Can anyone give me a hint on how to solve the following expression?
Solve for m
$\lim_{x \to 0} f(x) = \frac{(e^x+e^-x)(sin(mx)}{(e^x-1)}$
given that
$\lim_{x \to 0} f(x) =4 + m $
I know that it is $\frac{0}{0}$ form. I tried to do this approach but it does not seem right.

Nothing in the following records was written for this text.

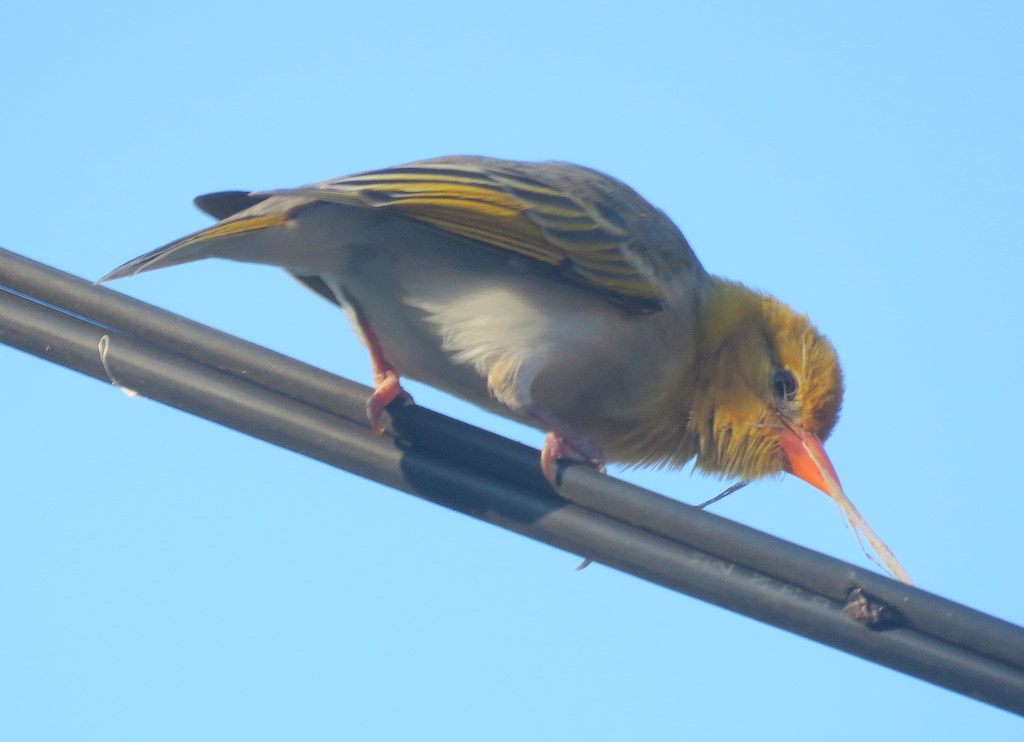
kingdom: Animalia
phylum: Chordata
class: Aves
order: Passeriformes
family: Ploceidae
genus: Anaplectes
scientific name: Anaplectes rubriceps
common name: Red-headed weaver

**L'hopital rule would help alot but it is not allowed in my class. **
$\lim_{x \to 0} f(x) = \frac{(e^x+e^-x)(sin(mx)}{(e^x-1)}\cdot \frac{e^x+1}{e^x+1} $
Using Wolfram Alpha, the answer for m should be m = 4.
On
The limit of $$f(x)=\frac{\left(e^x+e^{-x}\right) \sin (m x)}{e^x-1}$$ can "easily" be obtained using the following equivalents
$$e^x \sim 1+x \qquad e^{-x}\sim 1-x \qquad \sin(mx) \sim mx \implies f(x)\sim 2m$$
You could go further using Taylor expansions for each piece $$e^x=1+x+\frac{x^2}{2}+\frac{x^3}{6}+O\left(x^4\right)$$ $$e^{-x}=1-x+\frac{x^2}{2}-\frac{x^3}{6}+O\left(x^4\right)$$ $$ \sin(mx)=m x-\frac{m^3 x^3}{6}+O\left(x^4\right)$$ which make $$f(x)=\frac{ 2 m x+\left(m-\frac{m^3}{3}\right) x^3+O\left(x^4\right)}{x+\frac{x^2}{2}+\frac{x^3}{6}+O\left(x^4\right) }$$ Now, long division to get $$f(x)=2 m-m x+\frac{1}{6} m \left(7-2 m^2\right) x^2+O\left(x^3\right)$$ which shows the limit and how it is approached.
Supposing that $f$ is given as $f(x)=\frac{(e^x+e^{-x})(\sin(mx))}{(e^x-1)}$ and that $\lim_{x\to0}f(x)=4+m$ multiplying the expression for $f$ with $m \frac{x}{mx}$ would probably be helpful.